Unnamed: 0,State,Registration Count
0,Alabama,4750
1,Alaska,1290
2,Arizona,40740
3,Arkansas,2390
4,California,563070
5,Colorado,37000
6,Connecticut,13350
7,Delaware,3010
8,District of Columbia,3700
9,Florida,95640


# Pre-processing

In [None]:
# drop last row
vehicle_df=vehicle_df[vehicle_df['State']!='United States']

# drop Methanol column, all 0
vehicle_df.drop(columns='Methanol', inplace=True)

# rename column
vehicle_df.rename(columns={'State':'state'}, inplace=True)
vehicle_df.rename(columns={'Electric (EV)':'ev'}, inplace=True)
vehicle_df.rename(columns={'Plug-In Hybrid Electric (PHEV)':'phev'}, inplace=True)
vehicle_df.rename(columns={'Hybrid Electric (HEV)':'hev'}, inplace=True)
vehicle_df.rename(columns={'Biodiesel':'biodiesel'}, inplace=True)
vehicle_df.rename(columns={'Ethanol/Flex (E85)':'e85'}, inplace=True)
vehicle_df.rename(columns={'Compressed Natural Gas (CNG)':'cng'}, inplace=True)
vehicle_df.rename(columns={'Propane':'propane'}, inplace=True)
vehicle_df.rename(columns={'Hydrogen':'hydrogen'}, inplace=True)
vehicle_df.rename(columns={'Gasoline':'gasoline'}, inplace=True)
vehicle_df.rename(columns={'Diesel':'diesel'}, inplace=True)
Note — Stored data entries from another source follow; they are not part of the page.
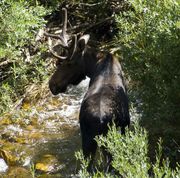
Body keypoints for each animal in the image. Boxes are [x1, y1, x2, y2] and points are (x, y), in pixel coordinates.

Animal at [45, 8, 130, 171]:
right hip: (99, 141)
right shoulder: (126, 124)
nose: (52, 84)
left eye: (68, 63)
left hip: (89, 140)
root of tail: (100, 120)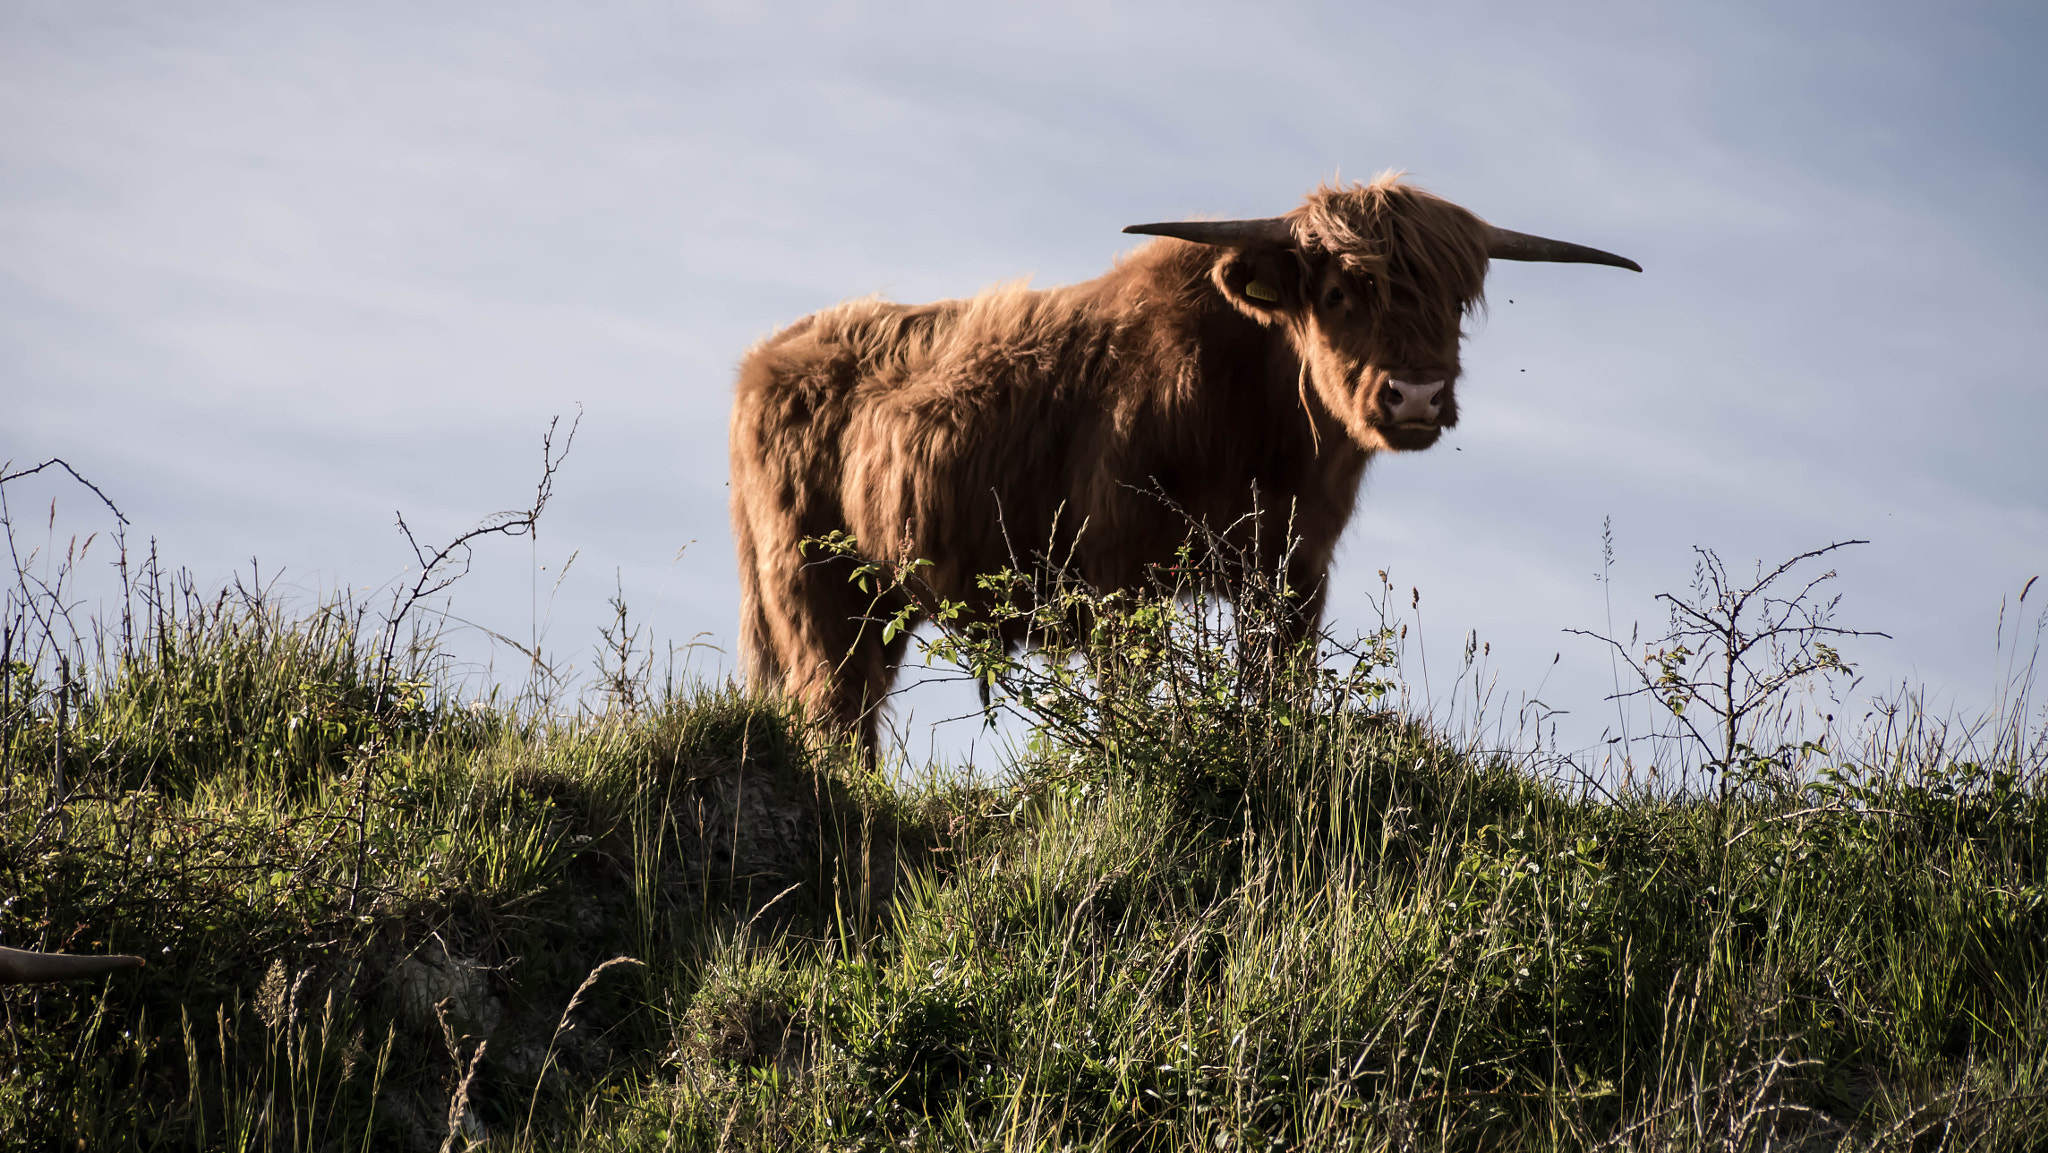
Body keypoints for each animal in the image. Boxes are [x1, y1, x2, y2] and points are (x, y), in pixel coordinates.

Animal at [729, 171, 1638, 749]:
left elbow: (1278, 687)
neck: (1261, 434)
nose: (1413, 396)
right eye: (1338, 294)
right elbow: (1128, 693)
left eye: (1455, 302)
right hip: (812, 592)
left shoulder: (1294, 571)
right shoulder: (1116, 571)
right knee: (836, 714)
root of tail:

evreg_df.rename(columns={'State':'state'}, inplace=True)
evreg_df.rename(columns={' Registration Count ':'registration_count'}, inplace=True)

# Transform to state code

In [None]:
us_state_to_abbrev = {
    "Alabama": "AL",
    "Alaska": "AK",
    "Arizona": "AZ",
    "Arkansas": "AR",
    "California": "CA",
    "Colorado": "CO",
    "Connecticut": "CT",
    "Delaware": "DE",
    "Florida": "FL",
    "Georgia": "GA",
    "Hawaii": "HI",
    "Idaho": "ID",
    "Illinois": "IL",
    "Indiana": "IN",
    "Iowa": "IA",
    "Kansas": "KS",
    "Kentucky": "KY",
    "Louisiana": "LA",
    "Maine": "ME",
    "Maryland": "MD",
    "Massachusetts": "MA",
    "Michigan": "MI",
    "Minnesota": "MN",
    "Mississippi": "MS",
    "Missouri": "MO",
    "Montana": "MT",
    "Nebraska": "NE",
    "Nevada": "NV",
    "New Hampshire": "NH",
    "New Jersey": "NJ",
    "New Mexico": "NM",
    "New York": "NY",
    "North Carolina": "NC",
    "North Dakota": "ND",
    "Ohio": "OH",
    "Oklahoma": "OK",
    "Oregon": "OR",
    "Pennsylvania": "PA",
    "Rhode Island": "RI",
    "South Carolina": "SC",
    "South Dakota": "SD",
    "Tennessee": "TN",
    "Texas": "TX",
    "Utah": "UT",
    "Vermont": "VT",
    "Virginia": "VA",
    "Washington": "WA",
    "West Virginia": "WV",
    "Wisconsin": "WI",
    "Wyoming": "WY",
    # "District of Columbia": "DC",
    # "American Samoa": "AS",
    # "Guam": "GU",
    # "Northern Mariana Islands": "MP",
    # "Puerto Rico": "PR",
    # "United States Minor Outlying Islands": "UM",
    # "U.S. Virgin Islands": "VI",
}
    
# invert the dictionary
abbrev_to_us_state = dict(map(reversed, us_state_to_abbrev.items()))

In [None]:
vehicle_df['state']=vehicle_df['state'].apply(lambda x : us_state_to_abbrev[x])
evreg_df['state']=evreg_df['state'].apply(lambda x : us_state_to_abbrev[x])


In [None]:
# remove comma to avoid error when uploading to datbase(int type)
for col in ['ev','phev','hev','biodiesel','e85','cng','propane','hydrogen','gasoline','diesel']:
  vehicle_df[col]=vehicle_df[col].apply(lambda x: x.replace(",", ""))

evreg_df['registration_count']=evreg_df['registration_count'].apply(lambda x: x.replace(",", ""))

In [None]:
vehicle_df

Unnamed: 0,state,ev,phev,hev,biodiesel,e85,cng,propane,hydrogen,gasoline,diesel
0,AL,4700,3300,42500,40500,449500,500,100,0,4051000,123500
1,AK,1300,500,7300,7600,50100,100,0,0,464200,31700
2,AZ,40700,15500,132200,51000,460400,900,900,0,5395300,191800
3,AR,2400,1800,26100,28700,290200,300,0,0,2241600,88800
4,CA,563100,315300,1355900,163600,1343200,12600,1500,11800,30512600,710500
5,CO,37000,16100,113600,53800,346700,600,100,0,4456600,208400
6,CT,13300,9200,55400,8800,140700,400,0,0,2578400,44300
7,DE,3000,2000,16700,4100,67400,100,0,0,796400,14600
8,DC,3700,2500,16100,300,17400,100,0,0,278900,2100
9,FL,95600,32200,287000,129300,1154600,600,100,0,15595900,336900


In [None]:
evreg_df

Unnamed: 0,state,registration_count
0,AL,4750
1,AK,1290
2,AZ,40740
3,AR,2390
4,CA,563070
5,CO,37000
6,CT,13350
7,DE,3010
8,DC,3700
9,FL,95640


# Export CSV

In [None]:
vehicle_df.to_csv("ldv_registration_counts_2021.csv", index=False)
evreg_df.to_csv("ev_registration_counts.csv", index=False)

The csv file is then inserted into database using DataGrip.